I wonder if the future in ~5 years is almost all local models? High-end computers and GPUs can already do it for decent models, but not sota models. 5 years is enough time to ramp up memory production, consumers to level-up their hardware, and models to optimize down to lower-end hardware while still being really good.
Plus a long queue of yet-undiscovered architectural improvements
I'm hoping so. What's amazing is that with local models you don't suffer from what I call "usage anxiety" where I find myself saving my Claude usage for hypothetical more important things that may come up, or constantly adjusting prompts and doing some manual work myself to spare token usage.
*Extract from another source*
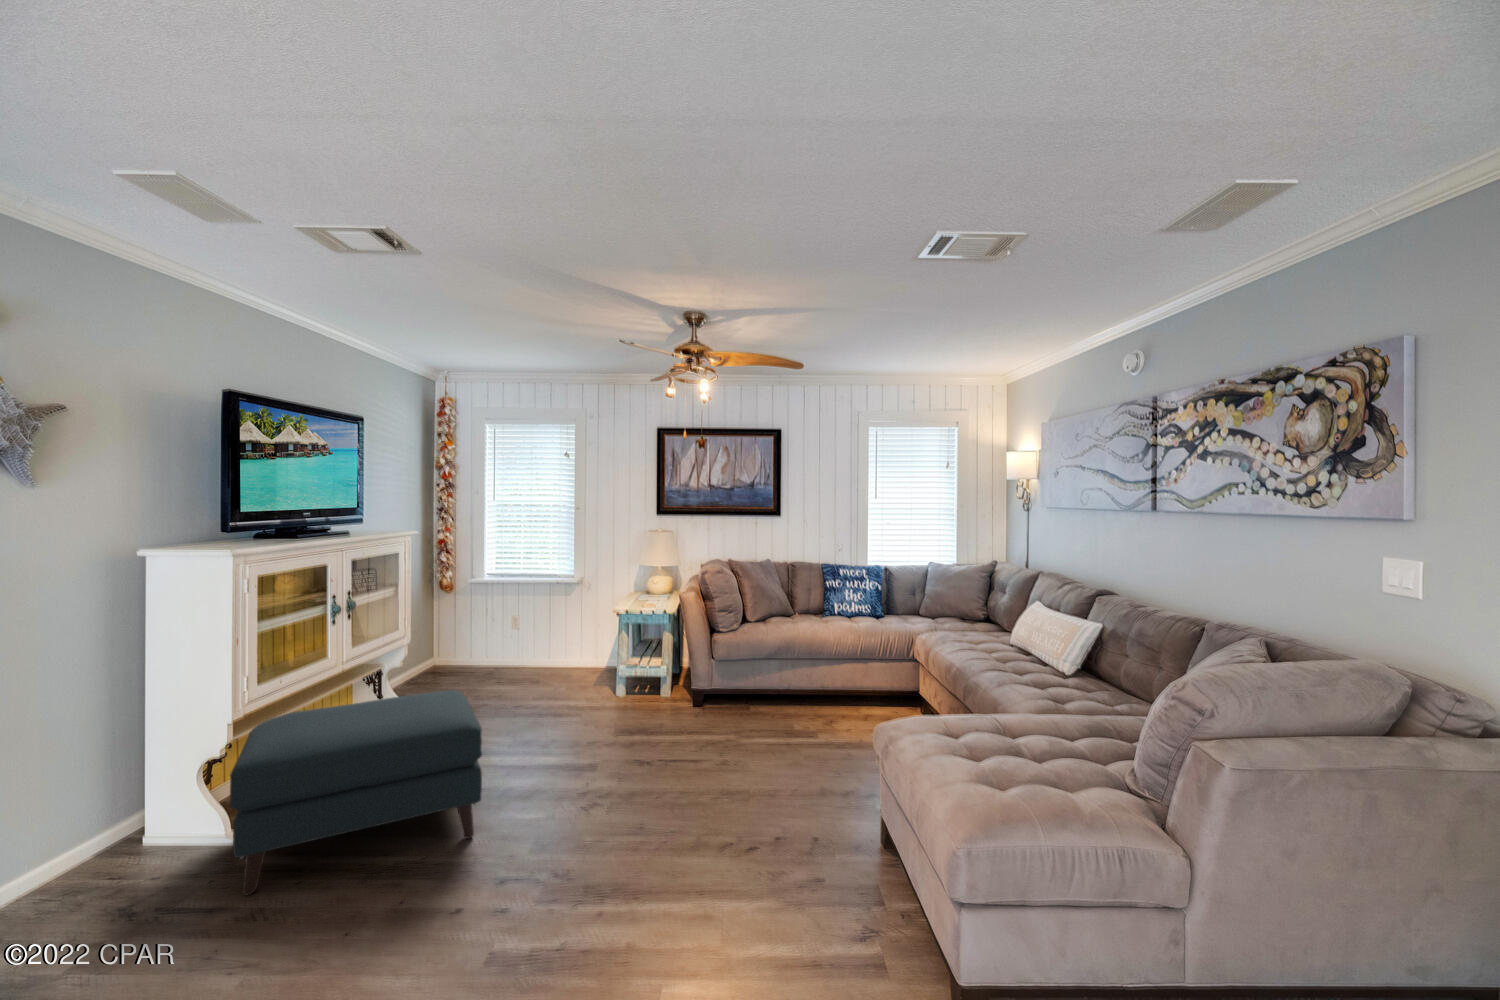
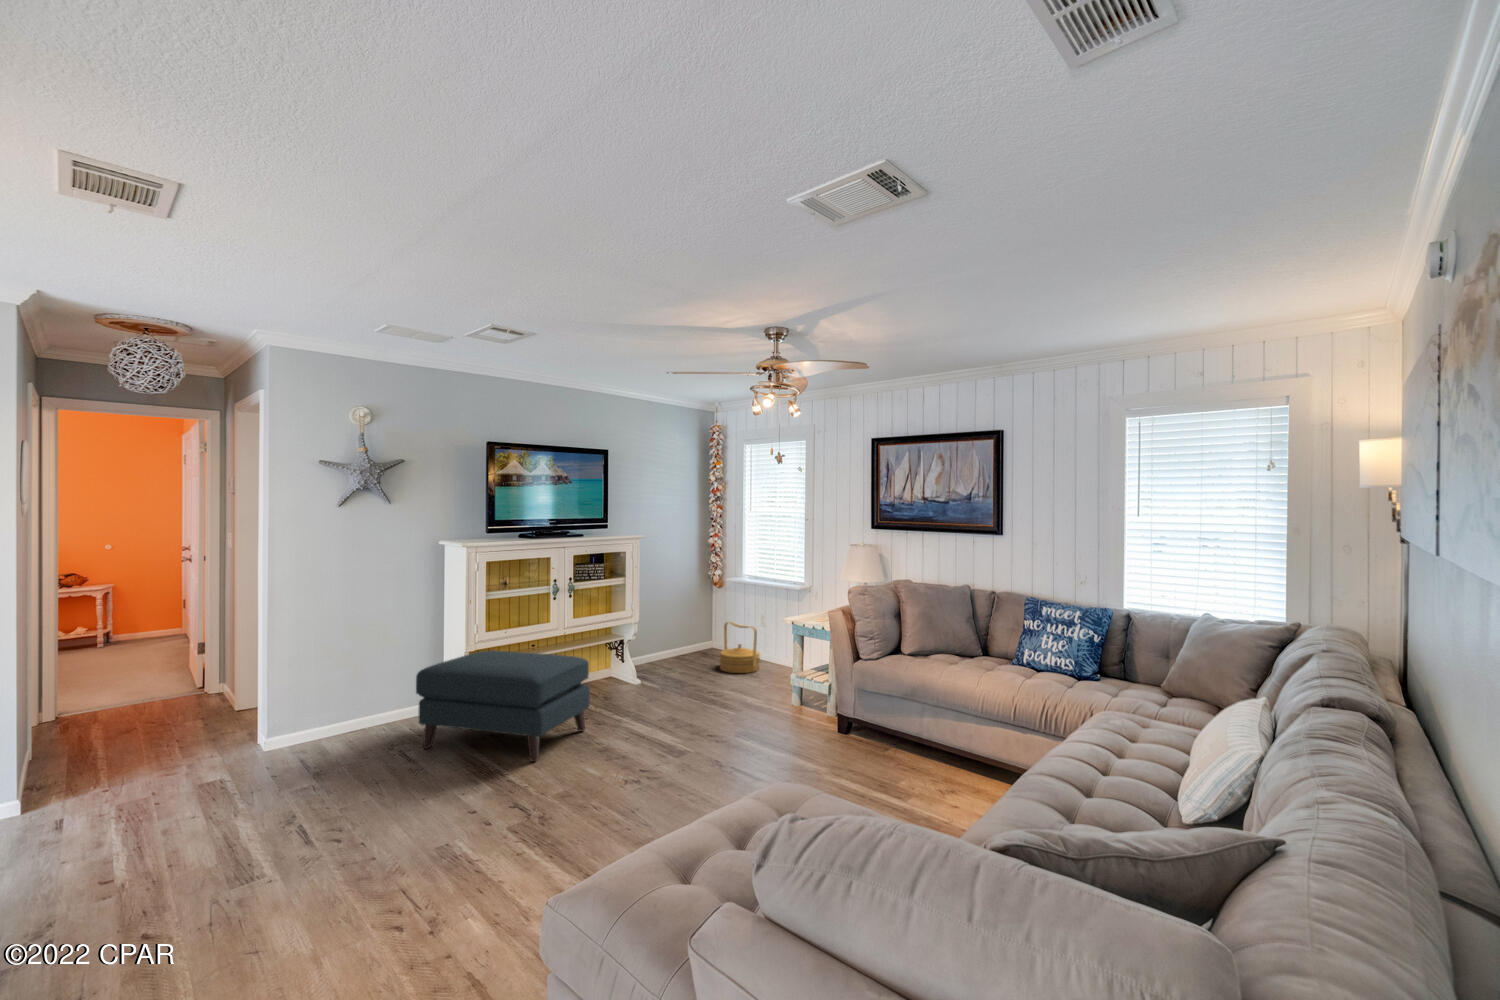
woven basket: none [467,626,519,682] -> present [719,622,760,673]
Having this power locally means you can play around and experiment more without worries, it sounds like a wonderful future.
A lot of manufacturers are bailing on consumer lines to focus on enterprise from what I've read. Not great.
Even without leveling up hardware, 5 years is a loooong time to squeeze the juice out of lower-end model capability. Although in this specific niche we do seem to be leaning on Qwen a lot.
Opensource or local models will always heavily lag frontier.
Who pays for a free model? GPU training isn't free!
I remember early on people saying 100B+ models will run on your phone like nowish. They were completely wrong and I don't think it's going to ever really change.
People always will want the fastest, best, easiest setup method.
"Good enough" massively changes when your marketing team is managing k8s clusters with frontier systems in the near future.